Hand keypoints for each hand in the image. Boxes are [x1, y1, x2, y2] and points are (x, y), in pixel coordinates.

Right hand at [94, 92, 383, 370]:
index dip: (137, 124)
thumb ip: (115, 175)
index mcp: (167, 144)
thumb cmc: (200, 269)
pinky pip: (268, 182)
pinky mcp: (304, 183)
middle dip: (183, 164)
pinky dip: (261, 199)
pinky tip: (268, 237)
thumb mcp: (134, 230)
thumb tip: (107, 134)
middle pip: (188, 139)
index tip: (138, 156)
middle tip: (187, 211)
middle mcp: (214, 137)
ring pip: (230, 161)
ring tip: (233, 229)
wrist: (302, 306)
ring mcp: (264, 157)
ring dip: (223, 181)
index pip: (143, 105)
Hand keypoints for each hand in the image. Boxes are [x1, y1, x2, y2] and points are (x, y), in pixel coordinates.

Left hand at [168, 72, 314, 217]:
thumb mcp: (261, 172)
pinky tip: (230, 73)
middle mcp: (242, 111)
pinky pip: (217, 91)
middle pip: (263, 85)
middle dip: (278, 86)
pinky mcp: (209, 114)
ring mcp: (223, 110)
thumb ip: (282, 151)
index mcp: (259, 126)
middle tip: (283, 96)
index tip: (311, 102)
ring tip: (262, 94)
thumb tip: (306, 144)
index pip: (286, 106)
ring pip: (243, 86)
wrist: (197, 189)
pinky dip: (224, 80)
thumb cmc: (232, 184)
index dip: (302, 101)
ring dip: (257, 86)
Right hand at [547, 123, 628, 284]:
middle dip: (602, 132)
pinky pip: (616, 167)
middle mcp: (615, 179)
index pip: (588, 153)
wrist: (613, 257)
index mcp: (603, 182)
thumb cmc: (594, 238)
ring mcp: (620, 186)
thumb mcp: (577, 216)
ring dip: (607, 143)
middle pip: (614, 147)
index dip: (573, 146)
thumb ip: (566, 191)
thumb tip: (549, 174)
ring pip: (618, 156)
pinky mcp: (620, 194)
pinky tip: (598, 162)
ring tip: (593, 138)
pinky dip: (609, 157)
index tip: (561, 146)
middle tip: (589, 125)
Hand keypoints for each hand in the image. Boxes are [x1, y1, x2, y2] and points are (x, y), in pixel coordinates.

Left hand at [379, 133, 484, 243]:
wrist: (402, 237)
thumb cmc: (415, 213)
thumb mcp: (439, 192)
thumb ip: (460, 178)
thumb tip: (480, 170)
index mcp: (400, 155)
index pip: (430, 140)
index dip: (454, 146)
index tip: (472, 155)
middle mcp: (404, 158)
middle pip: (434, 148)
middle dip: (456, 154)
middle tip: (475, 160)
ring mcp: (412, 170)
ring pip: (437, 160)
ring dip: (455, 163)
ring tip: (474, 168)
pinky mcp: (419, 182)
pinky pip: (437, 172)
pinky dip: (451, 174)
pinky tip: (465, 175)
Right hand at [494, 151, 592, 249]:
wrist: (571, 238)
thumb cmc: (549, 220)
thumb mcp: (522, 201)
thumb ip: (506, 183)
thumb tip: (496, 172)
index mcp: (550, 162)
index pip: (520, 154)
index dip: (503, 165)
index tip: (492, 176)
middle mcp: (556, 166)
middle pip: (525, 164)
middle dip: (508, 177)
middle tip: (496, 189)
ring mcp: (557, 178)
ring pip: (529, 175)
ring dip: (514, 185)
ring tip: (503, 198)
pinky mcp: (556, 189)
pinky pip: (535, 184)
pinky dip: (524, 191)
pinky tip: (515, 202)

-------------------------

Return each line of the preceding material in which "hand" can be found.

Hand keypoints for each hand in the image. Boxes are [x1, y1, x2, y2] and points are (x, y), in pixel coordinates.
Right hand at [94, 92, 383, 370]:
Hand keypoints for each hand in the image. Boxes are [x1, y1, x2, y2] and points are (x, y), in pixel coordinates.
Left hand at [168, 72, 314, 217]:
Right hand at [547, 123, 628, 284]:
Hand keypoints for each hand in the image. Boxes are [x1, y1, x2, y2] and points are (x, y), in pixel coordinates.
Left hand at [379, 133, 484, 243]:
Right hand at [494, 151, 592, 249]:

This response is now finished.